January 1984 – June/July 1996
We moved to Rockford in the winter of 1984, right around my 4th birthday. Mom was pregnant with Jenn, and I was the only one who was sure she’d be a girl (I was right). I can’t imagine moving to a new city in the dead of winter with two kids under 4 plus another one on the way – I know this move was hard for Mom, though I can’t really even begin to comprehend it. I know that the other stay-at-home moms in our neighborhood became her lifeline, and so we grew up with family friends that were like family – the Kensingers, the Ericsons, the Wilhelms – and that have remained close to this day.
It’s hard to talk briefly about the house where you grew up. I apologize.
From left: Jenn, Chelsea K., Sara K., Ditka, Mark, Bart K., me
Our house had two stories and a finished basement, all resplendent in early 80s style. The house was chocolate brown, with a cement front porch and a two car garage, where I would get the car stuck on my first attempt at backing out. When we moved in, there was no furniture in the front room, and I remember playing ‘store’ in the front window with the kitchen set that Grandpa built. Later this would be the living room, with nice furniture and the piano, where we grudgingly took lessons. The dining room was infrequently used, as often happens with rooms of this type. Mom would sew our Halloween costumes at the table, and I remember dusting as part of weekly chores and finding coins left on the wooden chair rail.

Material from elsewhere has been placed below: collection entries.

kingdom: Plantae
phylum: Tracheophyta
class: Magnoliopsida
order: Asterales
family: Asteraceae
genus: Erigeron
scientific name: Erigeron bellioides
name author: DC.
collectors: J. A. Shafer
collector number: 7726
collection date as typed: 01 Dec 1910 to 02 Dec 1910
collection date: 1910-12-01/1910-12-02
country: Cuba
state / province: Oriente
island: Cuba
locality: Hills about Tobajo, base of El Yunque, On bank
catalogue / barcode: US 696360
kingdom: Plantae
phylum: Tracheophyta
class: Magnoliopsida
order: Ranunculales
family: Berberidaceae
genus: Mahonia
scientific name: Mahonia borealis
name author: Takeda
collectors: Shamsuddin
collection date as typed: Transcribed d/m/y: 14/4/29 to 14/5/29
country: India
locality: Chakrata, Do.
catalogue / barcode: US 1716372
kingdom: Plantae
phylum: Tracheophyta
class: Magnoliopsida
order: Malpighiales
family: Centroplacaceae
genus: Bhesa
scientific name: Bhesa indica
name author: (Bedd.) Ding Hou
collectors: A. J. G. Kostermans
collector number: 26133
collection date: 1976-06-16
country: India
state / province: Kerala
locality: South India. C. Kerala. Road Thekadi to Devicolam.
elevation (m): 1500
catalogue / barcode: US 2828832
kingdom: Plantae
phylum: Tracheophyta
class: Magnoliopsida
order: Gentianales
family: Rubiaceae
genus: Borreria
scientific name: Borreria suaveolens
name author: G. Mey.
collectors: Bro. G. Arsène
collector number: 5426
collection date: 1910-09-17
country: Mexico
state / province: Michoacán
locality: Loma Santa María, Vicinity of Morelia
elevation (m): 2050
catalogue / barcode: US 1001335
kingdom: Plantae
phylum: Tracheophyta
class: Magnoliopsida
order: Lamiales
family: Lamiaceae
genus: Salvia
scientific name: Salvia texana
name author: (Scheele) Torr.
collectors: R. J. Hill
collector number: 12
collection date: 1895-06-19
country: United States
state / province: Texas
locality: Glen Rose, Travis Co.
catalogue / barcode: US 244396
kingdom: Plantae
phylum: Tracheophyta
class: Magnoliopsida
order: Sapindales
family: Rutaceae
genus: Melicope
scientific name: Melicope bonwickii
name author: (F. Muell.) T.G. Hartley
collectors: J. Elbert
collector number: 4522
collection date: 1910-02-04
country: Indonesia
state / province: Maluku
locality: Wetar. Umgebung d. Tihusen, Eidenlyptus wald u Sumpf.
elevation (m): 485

When we first moved in, the kitchen had brown wood paneling, brown wood cabinets, brown wood slat blinds, and brown linoleum. We would play in one of the tall cabinets, pretending to be Oscar the Grouch in his garbage can. In a later remodel, the external wall was replaced with doors to a sunroom, and all that brown went away. I learned to cook in that kitchen, though it’s probably more accurate to say that I learned to prepare food.
The family room, adjacent to the kitchen, had a fireplace and more wood paneling. One year we had racoons in the fireplace and had to have animal control come and take them out. Living (and playing) took place in this room: the stereo and tv were here, as was our first computer. When we got our first dog, we tried to keep her out of this room and off the new white carpet (bad idea!) by constructing a barrier between the rooms out of furniture and boxes. She immediately figured out how to climb over.
There was a small ‘mud room’ with backyard access; after a remodel, this became a home office, and the laundry and storage moved to a new room carved out of the garage. I spent many hours in here on AOL in high school, chatting with friends, doing homework, and listening to Sgt. Pepper. I don’t think that Mom ever got to use it as the home office she envisioned.
The ground floor half bath was absurdly gold and brown when we moved in. I think this was the first room to be updated.
The basement had hideous orange and brown carpet, a sort of bar that was mainly for storage, and a store room. My memories of the basement are mostly of it being in a state of chaos from three kids playing video games, listening to books-on-record, doing art projects, and generally making a terrific mess. In junior high, I carved out a little nook under the stairs as my private space, though why I sought this out, I’m not sure. A later remodel would turn the basement into a much more habitable guest space, adding on a half bath, built in cabinets, a space for watching TV, and a small office for Pop. I spent a lot of time down there in high school, exercising or watching tv and talking on the phone.
We each had our own bedroom on the second floor, though our play as kids spilled out into the hallway and down the stairs, where we would amass all of our beloved stuffed animals for impromptu camp outs. My bedroom was the first on the right, with a closet that bumped out over the stairwell. When I was small, this closet was ideal for playing the sort of games that involved climbing around the room without touching the floor, whether your flavor involved hot lava or a sea full of sharks. I could watch the mailbox from my window, and yell out to my friends amassed in the front yard. When I grew into an angsty adolescent, I had a lock – with a key – on my door to keep prying siblings out.
Tied closely to my memories of the house are my memories of the neighborhood. Those same families that provided support networks for my parents also provided friends for Mark and Jenn and I, and we ranged free with those friends until long after sundown. We went to school and carpooled with many of the neighborhood kids. When I was 15, Sarah and her family moved in next door, giving me the neighborhood best friend I’d long wanted. I babysat kids from the neighborhood. My homecoming and prom dates were guys from the neighborhood. All of which made leaving this house in 1996 even more difficult.